Friday, February 20, 2004

Tired

everything is so foggy and blurred. I'm tired and freezy. All that was warm and near is now far away. This must be the feeling, when you are left alone. I don't want this feeling to stay. I want you to stay.

Thursday, February 19, 2004

Then the rainstorm came over me
And I felt my spirit break
I had lost all of my belief you see
And realized my mistake

Wednesday, February 18, 2004

Yes I know

that when something goes wrong with people, it's not only one who makes all the mistakes. I know, that there are uncertainties that lead to bad misunderstandings when two people just met and try to find each other. I know, that it's not fair, that i seem not to be allowed to make mistakes while i have to accept all the mistakes of the other person. I know all this, but it does not change anything right now.
It just would make me even more uncertain than i am, if i would think about it. I would begin to think about, what it means to me, that the other gives up at the first mistake that i make. Even if it is a big one.

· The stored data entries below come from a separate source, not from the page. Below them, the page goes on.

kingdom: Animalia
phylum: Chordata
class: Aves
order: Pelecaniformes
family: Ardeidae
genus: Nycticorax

Tuesday, February 17, 2004

Change me damn it,

And if you can't, and if I can't change, i will make all my mistakes again and again. So, I'm the king of making things worse. But this time, perhaps, after making nearly all the same bunkum, i did before, i won't make the last mistake i did last time. I won't try to fix things i can only break more by trying. This time I will leave everything as it is right now, saving the good times in my heart and just sit back and be silent. The storm in my mind will be gone someday. The wounds will turn to scars that i may hide under a new garment. I will count to three and it will be over. Time heals all those wonders. And after just some more years, there will only be scars there, where the wonders have been.
Too high hopes, too ambitious goals to get happy. Perhaps i should just switch to a normal, uninteresting, safe life. Be happy with watching TV, working the day and turning grey.

I messed it all up

and everything is lost.

Monday, February 16, 2004

Very small

thats how i feel right now. I would like to stop reacting and begin to act. But there ist so much stuff on my agenda that i have to work out that i will not be able to have time for myself for months.

Friday, February 06, 2004

Traveling at safe speed

I try to be aware. It is important to listen to your inner voices now and then. To check the path you're on. Where does it lead you? Are you about to miss a junction? Are there signs which tell you about perils and troubles ahead that you should be prepared for?
I never was extreme, i did never take those pills or smoked so much of that stuff, that i can't smell it anyore without getting sick, as so many people do that i know. I did everything though - but later. When i was sure that i can head in whithout losing myself. I always did well with it and i guess, that this is the reason for myself being that stable. But sometimes, like now, i wish, i could forget all about this and just run off, get totally lost, fall into one of those pits, losing my mind for a while.